Recently, I was reading about Blake2B and its properties regarding randomness and security, and its connection to Daniel Bernstein's CHA CHA digest. As a budding cryptographer, I find it doable to implement those algorithms, but I find it very hard to grasp why the specific functions were chosen. From wikipedia, this is Blake2's mixing function:
Function Mix
Inputs:
Va, Vb, Vc, Vd four 8-byte word entries from the work vector V
x, y two 8-byte word entries from padded message m
Output:
Va, Vb, Vc, Vd the modified versions of Va, Vb, Vc, Vd
Va ← Va + Vb + x with input
Vd ← (Vd xor Va) rotateright 32
Vc ← Vc + Vd no input
Vb ← (Vb xor Vc) rotateright 24
Va ← Va + Vb + y with input
Vd ← (Vd xor Va) rotateright 16
Vc ← Vc + Vd no input
Vb ← (Vb xor Vc) rotateright 63
Result ← Va, Vb, Vc, Vd
End Function Mix
The two most important questions I have are:
- How exactly did the designer come to these specific steps?
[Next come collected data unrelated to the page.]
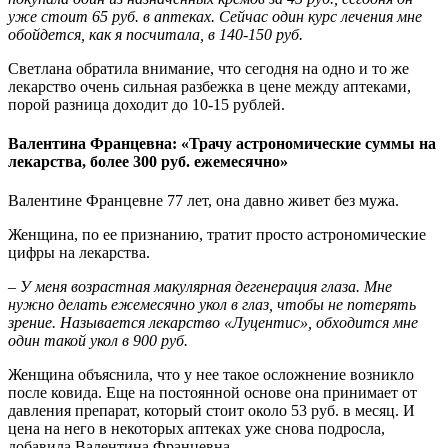
уже стоит 65 руб. в аптеках. Сейчас один курс лечения мне
обойдется, как я посчитала, в 140-150 руб.
Светлана обратила внимание, что сегодня на одно и то же
лекарство очень сильная разбежка в цене между аптеками,
порой разница доходит до 10-15 рублей.
Валентина Францевна: «Трачу астрономические суммы на
лекарства, более 300 руб. ежемесячно»
Валентине Францевне 77 лет, она давно живет без мужа.
Женщина, по ее признанию, тратит просто астрономические
цифры на лекарства.
– У меня возрастная макулярная дегенерация глаза. Мне
нужно делать ежемесячно укол в глаз, чтобы не потерять
зрение. Называется лекарство «Луцентис», обходится мне
один такой укол в 900 руб.
Женщина объяснила, что у нее такое осложнение возникло
после ковида. Еще на постоянной основе она принимает от
давления препарат, который стоит около 53 руб. в месяц. И
цена на него в некоторых аптеках уже снова подросла,
добавила Валентина Францевна.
- How exactly did the designer come to the specific constants and more importantly - if I were to take some operation and change it slightly, how would it affect the security of the algorithm? If, for example, I were to rotate right by 61 instead of 63 and 25 instead of 24, how would it affect the security of the algorithm as a whole? Extension - how did the designer (and presumably many researchers) fine-tune these constants till they reached the final Blake2b?
I know, for a non-related instance, that choosing the right polynomial in these kinds of applications is very critical, but I do not see how any value could be called "optimal" in the above mentioned context - one value which may work well for some kinds of data may not work well with other kinds of data.
If possible, can you please explain it in an intuitive way, going if needed into technical details, very slowly? Any answer will be appreciated very much!